→ **Source information**
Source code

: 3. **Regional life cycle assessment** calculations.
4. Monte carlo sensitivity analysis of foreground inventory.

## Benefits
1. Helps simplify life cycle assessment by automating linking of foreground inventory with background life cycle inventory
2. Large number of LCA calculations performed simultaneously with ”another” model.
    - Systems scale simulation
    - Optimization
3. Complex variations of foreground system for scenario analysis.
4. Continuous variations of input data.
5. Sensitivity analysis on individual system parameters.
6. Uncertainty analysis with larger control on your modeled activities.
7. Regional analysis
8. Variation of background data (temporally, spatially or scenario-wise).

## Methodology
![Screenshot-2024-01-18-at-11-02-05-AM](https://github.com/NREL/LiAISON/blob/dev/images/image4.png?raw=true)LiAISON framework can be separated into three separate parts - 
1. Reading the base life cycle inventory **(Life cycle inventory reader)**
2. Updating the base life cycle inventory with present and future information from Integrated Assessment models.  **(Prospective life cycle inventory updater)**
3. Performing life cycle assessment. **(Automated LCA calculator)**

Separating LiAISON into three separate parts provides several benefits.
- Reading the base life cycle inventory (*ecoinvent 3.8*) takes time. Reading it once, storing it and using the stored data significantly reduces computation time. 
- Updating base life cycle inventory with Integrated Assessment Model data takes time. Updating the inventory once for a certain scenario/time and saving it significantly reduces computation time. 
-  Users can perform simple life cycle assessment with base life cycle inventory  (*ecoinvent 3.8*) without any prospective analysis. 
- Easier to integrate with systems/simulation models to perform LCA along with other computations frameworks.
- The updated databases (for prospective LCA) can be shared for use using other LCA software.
* * *
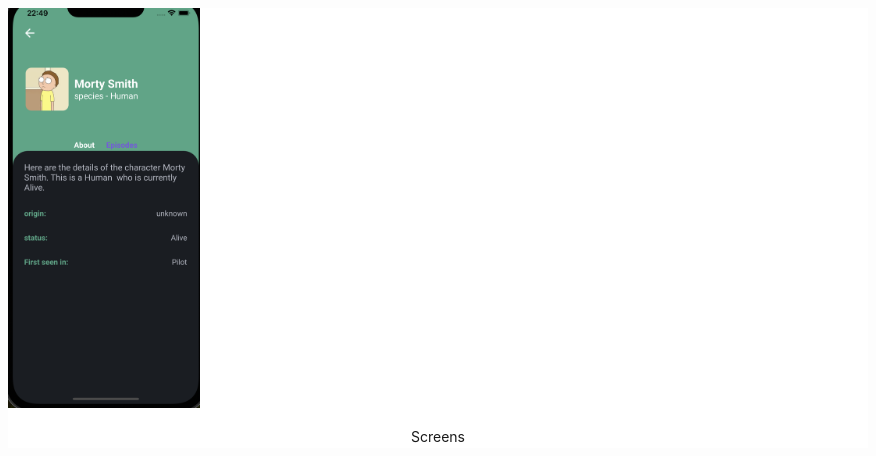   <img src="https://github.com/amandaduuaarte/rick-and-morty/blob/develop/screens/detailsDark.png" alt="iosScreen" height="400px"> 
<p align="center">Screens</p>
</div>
* * *
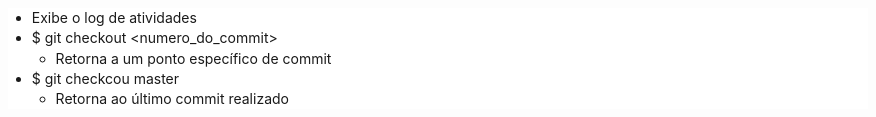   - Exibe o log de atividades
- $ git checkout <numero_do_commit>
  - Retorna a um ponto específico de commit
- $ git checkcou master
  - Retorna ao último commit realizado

→ **What is needed**
Start with the line above that contains "Separating LiAISON into" and stop after the line that contains "- The updated". Output those lines exactly, and only those.

→ **Task result**
Separating LiAISON into three separate parts provides several benefits.
- Reading the base life cycle inventory (*ecoinvent 3.8*) takes time. Reading it once, storing it and using the stored data significantly reduces computation time. 
- Updating base life cycle inventory with Integrated Assessment Model data takes time. Updating the inventory once for a certain scenario/time and saving it significantly reduces computation time. 
-  Users can perform simple life cycle assessment with base life cycle inventory  (*ecoinvent 3.8*) without any prospective analysis. 
- Easier to integrate with systems/simulation models to perform LCA along with other computations frameworks.
- The updated databases (for prospective LCA) can be shared for use using other LCA software.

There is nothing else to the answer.